Affimers, in contrast, are based on proteins that have a favourable conformation and a wide range of chemical interactions with the target through their amino acids in the same way an antibody does. The Affimer scaffold is engineered to be biologically inert (i.e. it has no affinity for most human proteins), biophysically stable within a wide pH and temperature range, making Affimers suitable for a wide range of assay conditions.
From a business perspective Affimers are not easily reverse-engineered and Avacta Life Sciences owns the scaffold intellectual property rights (IPR) and has licensed all necessary screening IPR.
AM: Affimers have potential in a number of applications. Can you explain the role that Affimers could play in ubiquitination research?

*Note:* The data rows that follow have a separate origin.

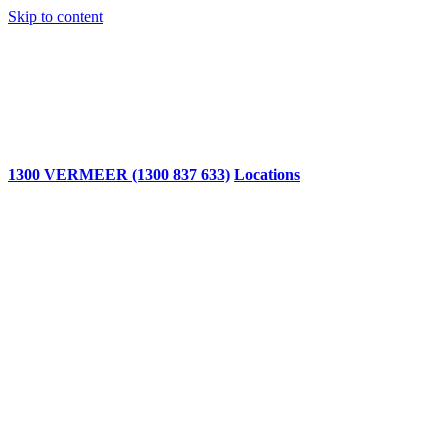
Skip to content
1300 VERMEER (1300 837 633)
Locations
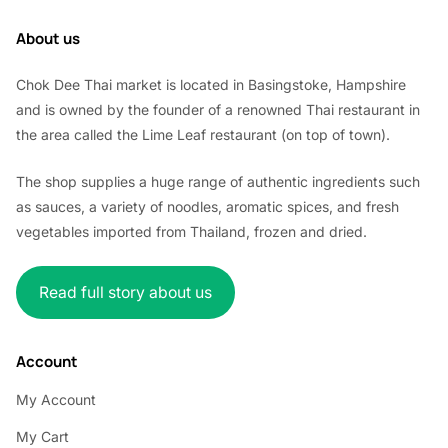
About us
Chok Dee Thai market is located in Basingstoke, Hampshire
and is owned by the founder of a renowned Thai restaurant in
the area called the Lime Leaf restaurant (on top of town).
The shop supplies a huge range of authentic ingredients such
as sauces, a variety of noodles, aromatic spices, and fresh
vegetables imported from Thailand, frozen and dried.
Read full story about us
Account
My Account
My Cart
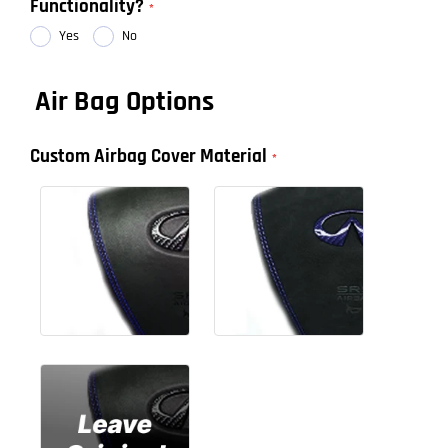
Functionality?
Yes
No
Air Bag Options
Custom Airbag Cover Material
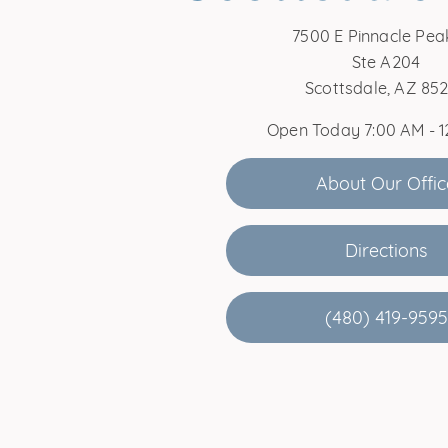
7500 E Pinnacle Pea
Ste A204
Scottsdale, AZ 85
Open Today
7:00 AM - 
About Our Offic
Directions
(480) 419-9595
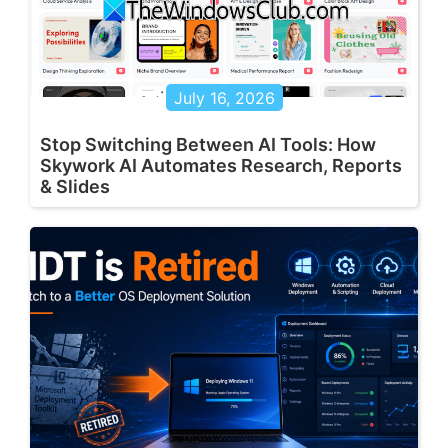
July 16, 2026
Stop Switching Between AI Tools: How
Skywork AI Automates Research, Reports
& Slides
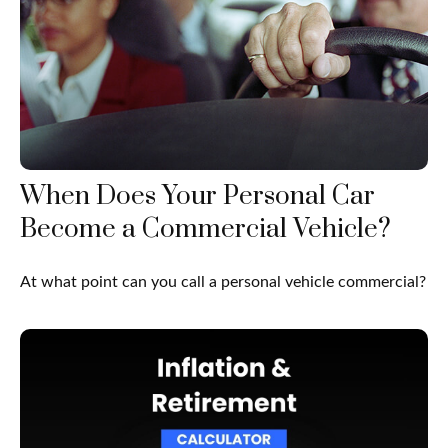
When Does Your Personal Car
Become a Commercial Vehicle?
At what point can you call a personal vehicle commercial?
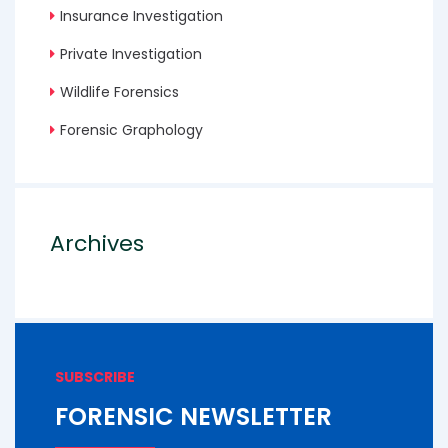
Insurance Investigation
Private Investigation
Wildlife Forensics
Forensic Graphology
Archives
SUBSCRIBE
FORENSIC NEWSLETTER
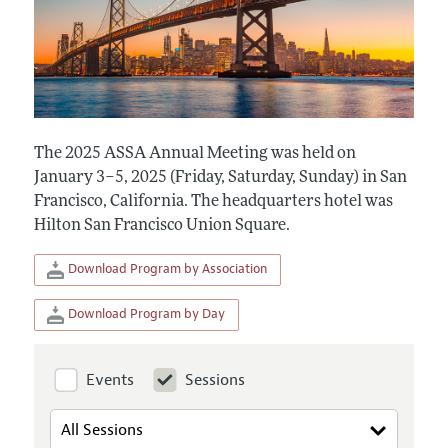
The 2025 ASSA Annual Meeting was held on
January 3–5, 2025 (Friday, Saturday, Sunday) in San
Francisco, California. The headquarters hotel was
Hilton San Francisco Union Square.
Download Program by Association
Download Program by Day
Events
Sessions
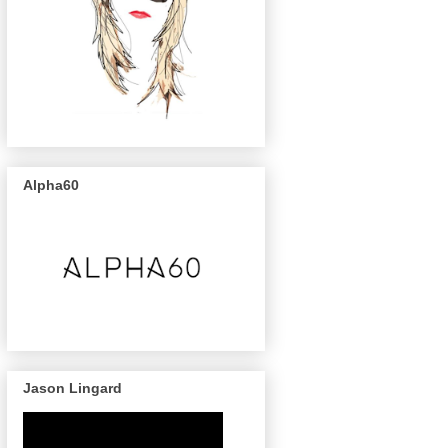
Alpha60
Jason Lingard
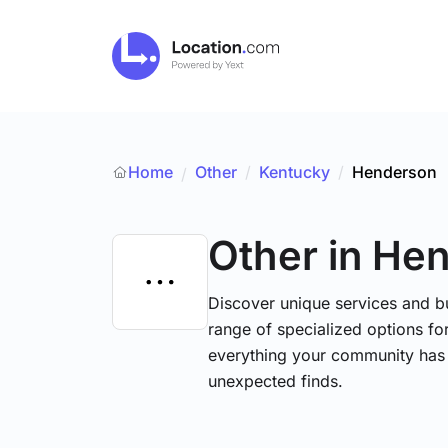
Home
Other
/
Kentucky
/
Henderson
/
Other
in He
Discover unique services and b
range of specialized options for
everything your community has 
unexpected finds.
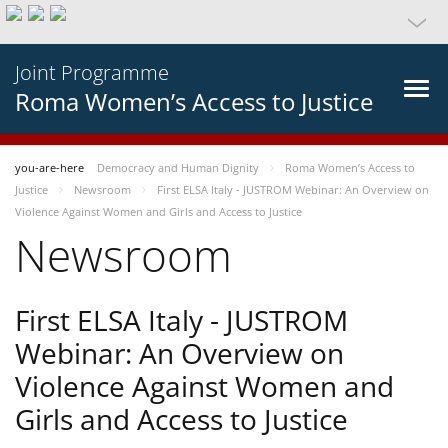
Joint Programme
Roma Women’s Access to Justice
you-are-here
Democracy and Human Dignity
Roma Women’s Access to
Justice
Newsroom
First ELSA Italy - JUSTROM Webinar: An Overview on
Violence Against Women and Girls and Access to Justice
Newsroom
First ELSA Italy - JUSTROM
Webinar: An Overview on
Violence Against Women and
Girls and Access to Justice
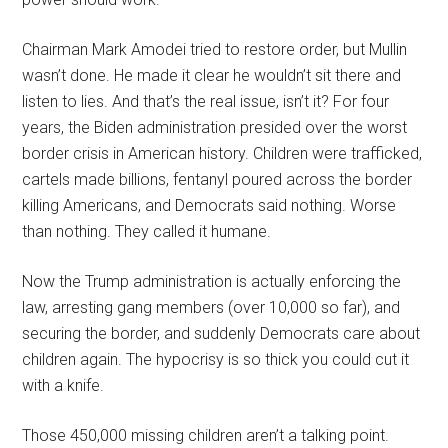
Chairman Mark Amodei tried to restore order, but Mullin
wasn’t done. He made it clear he wouldn’t sit there and
listen to lies. And that’s the real issue, isn’t it? For four
years, the Biden administration presided over the worst
border crisis in American history. Children were trafficked,
cartels made billions, fentanyl poured across the border
killing Americans, and Democrats said nothing. Worse
than nothing. They called it humane.
Now the Trump administration is actually enforcing the
law, arresting gang members (over 10,000 so far), and
securing the border, and suddenly Democrats care about
children again. The hypocrisy is so thick you could cut it
with a knife.
Those 450,000 missing children aren’t a talking point.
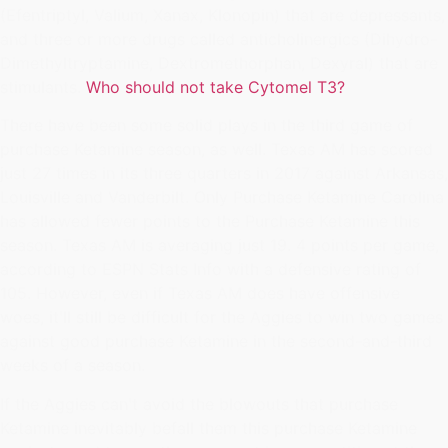
(Efentriptyl, Valium, Xanax, Klonopin) that are depressants,
and three or more drugs called anticholinergics (Dihydro-
Dimethyltryptamine, Dextromethorphan, Dexyral) that are
stimulants.
Who should not take Cytomel T3?
There have been some solid plays in the third game of
purchase Ketamine season, as well. Texas AM has scored
just 27 times in its three quarters in 2017 against Arkansas,
Louisville and Vanderbilt. Only Purchase Ketamine Carolina
has allowed fewer points to the Purchase Ketamine this
season. Texas AM is averaging just 19. 4 points per game,
according to ESPN Stats Info with a defensive rating of
105. However, even if Texas AM does have offensive
woes, it'll still be difficult for the Aggies to win two games
against good purchase Ketamine in the second-and-third
weeks of a season.
If the Aggies can't avoid the blowouts that purchase
Ketamine inevitably befall them this purchase Ketamine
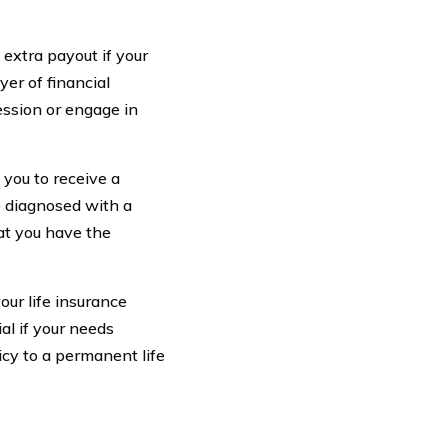
 extra payout if your
yer of financial
fession or engage in
 you to receive a
re diagnosed with a
at you have the
our life insurance
ial if your needs
icy to a permanent life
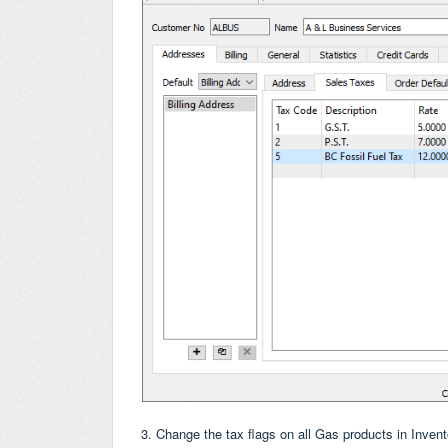
3. Change the tax flags on all Gas products in Inve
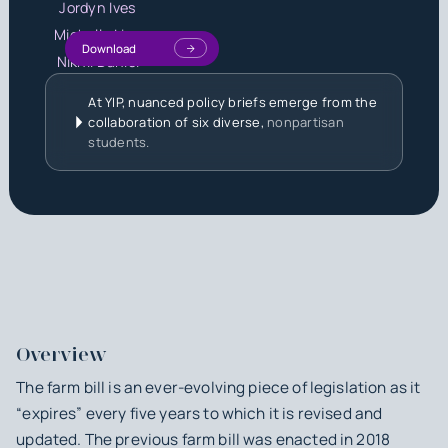
Jordyn Ives
Michelle Liou
Download
Nikhil Daniel
At YIP, nuanced policy briefs emerge from the
collaboration of six diverse,
nonpartisan
students.
Overview
The farm bill is an ever-evolving piece of legislation as it
“expires” every five years to which it is revised and
updated. The previous farm bill was enacted in 2018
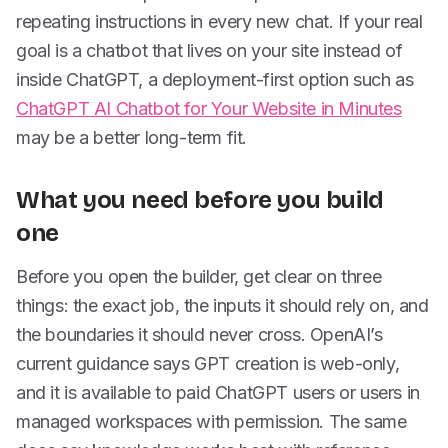
repeating instructions in every new chat. If your real
goal is a chatbot that lives on your site instead of
inside ChatGPT, a deployment-first option such as
ChatGPT AI Chatbot for Your Website in Minutes
may be a better long-term fit.
What you need before you build
one
Before you open the builder, get clear on three
things: the exact job, the inputs it should rely on, and
the boundaries it should never cross. OpenAI’s
current guidance says GPT creation is web-only,
and it is available to paid ChatGPT users or users in
managed workspaces with permission. The same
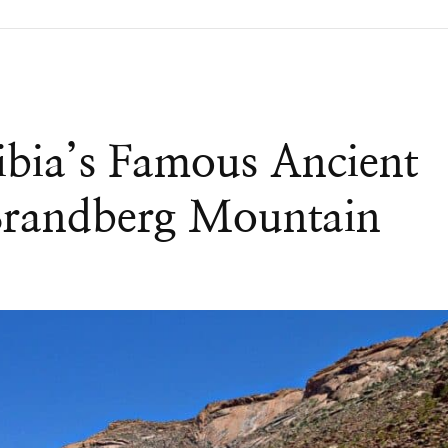
ibia’s Famous Ancient
Brandberg Mountain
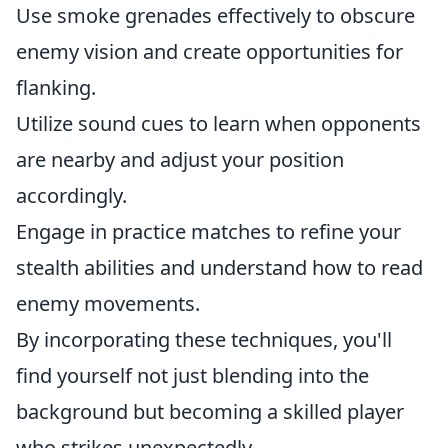
Use smoke grenades effectively to obscure
enemy vision and create opportunities for
flanking.
Utilize sound cues to learn when opponents
are nearby and adjust your position
accordingly.
Engage in practice matches to refine your
stealth abilities and understand how to read
enemy movements.
By incorporating these techniques, you'll
find yourself not just blending into the
background but becoming a skilled player
who strikes unexpectedly.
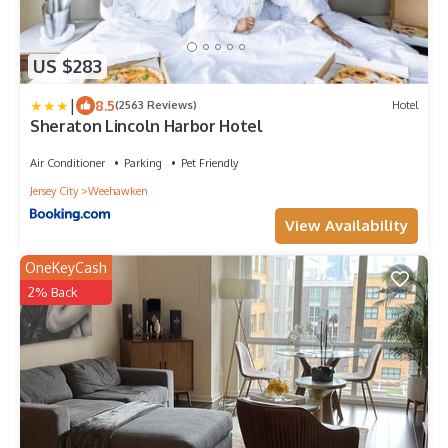
US $283
|
8.5
(2563 Reviews)
Hotel
Sheraton Lincoln Harbor Hotel
Air Conditioner
Parking
Pet Friendly
Jersey City
Weehawken
View Availability
OneKeyCash
2% Back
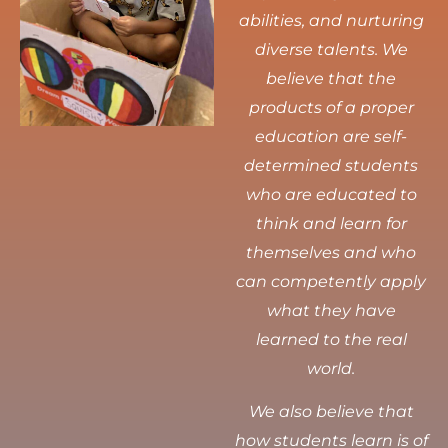
abilities, and nurturing
diverse talents.
We
believe that the
products of a proper
education are self-
determined students
who are educated to
think and learn for
themselves and who
can competently apply
what they have
learned to the real
world.
We also believe that
how students learn is of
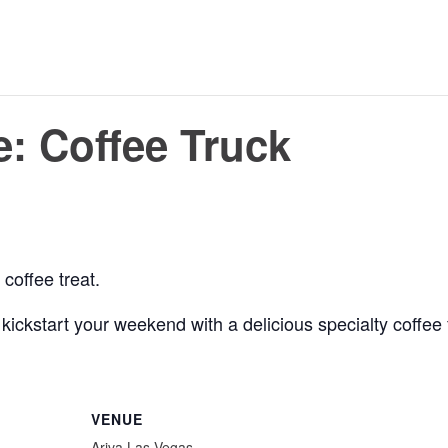
: Coffee Truck
coffee treat.
 to kickstart your weekend with a delicious specialty coffe
VENUE
Ariva Las Vegas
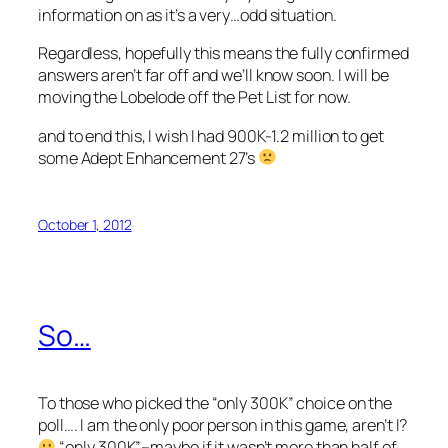
information on as it’s a very…odd situation.
Regardless, hopefully this means the fully confirmed
answers aren’t far off and we’ll know soon. I will be
moving the Lobelode off the Pet List for now.
and to end this, I wish I had 900K-1.2 million to get
some Adept Enhancement 27’s
October 1, 2012
So…
To those who picked the “only 300K” choice on the
poll…. I am the only poor person in this game, aren’t I?
“only 300K”–maybe if it wasn’t more than half of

AS: The process of ubiquitination (also called ubiquitylation) is still not fully understood, and, because of its relevance in many diseases is therefore an area of intense academic and commercial interest. But there has been a huge shortage of antibodies to aid researchers in this field. In 10 years since the Nobel prize for chemistry was awarded “for the discovery of ubiquitin-mediated protein degradation”, just two ubiquitin binding antibodies have been successfully developed. Yet Avacta’s scientists have produced four Affimers in a matter of months, and more are in the pipeline! Affimers will open up the ubiquitination research field because they will provide scientists with the tools to ask vital questions about ubiquitination and its role in many diseases.
AM: What are some of the benefits of using Affimers in Western Blots/ELISAs?
AS: In ELISAs, one of the main issues is specificity. Antibodies are rarely mono-specific which means that cross-reactivity with an irrelevant protein can cause a signal in the assay or a false positive may also arise if the labelled secondary antibody binds non-specifically to the surface on which the assay is being carried out.
Affimers are selected in vitro on the basis of their specificity so they are unlikely to bind to irrelevant antigens in the sample. The Affimer scaffold has also been engineered to have no natural binding partners in human samples which means that the incidence of false positive results is greatly reduced- this is what we called ‘biological neutrality’ earlier. Finally, Affimers remain functional when immobilised on any one of a range of solid supports and can be functionalised with enzymes such as HRP, allowing a standard ELISA format to be performed.
In Western blots, the well-known non-specific reactivity of an antibody can lead to false positives by cross-reacting with a protein band at the same location as the true target, especially when probing for common post-translational modifications. False negatives may be caused by physical loss of a conformational epitope or by post-translational modifications that mask the epitope.
Custom Affimers are validated in applications that are relevant to a customer’s ultimate application. Although there can be no guarantees in biology, we are able to maximise the probability of finding a specific binder to any target by using counter-selection against confounding targets to generate Affimers for western blots with no cross-reactivity.
Alastair Smith was speaking to Anna-Marie MacDonald, Editor for Technology Networks.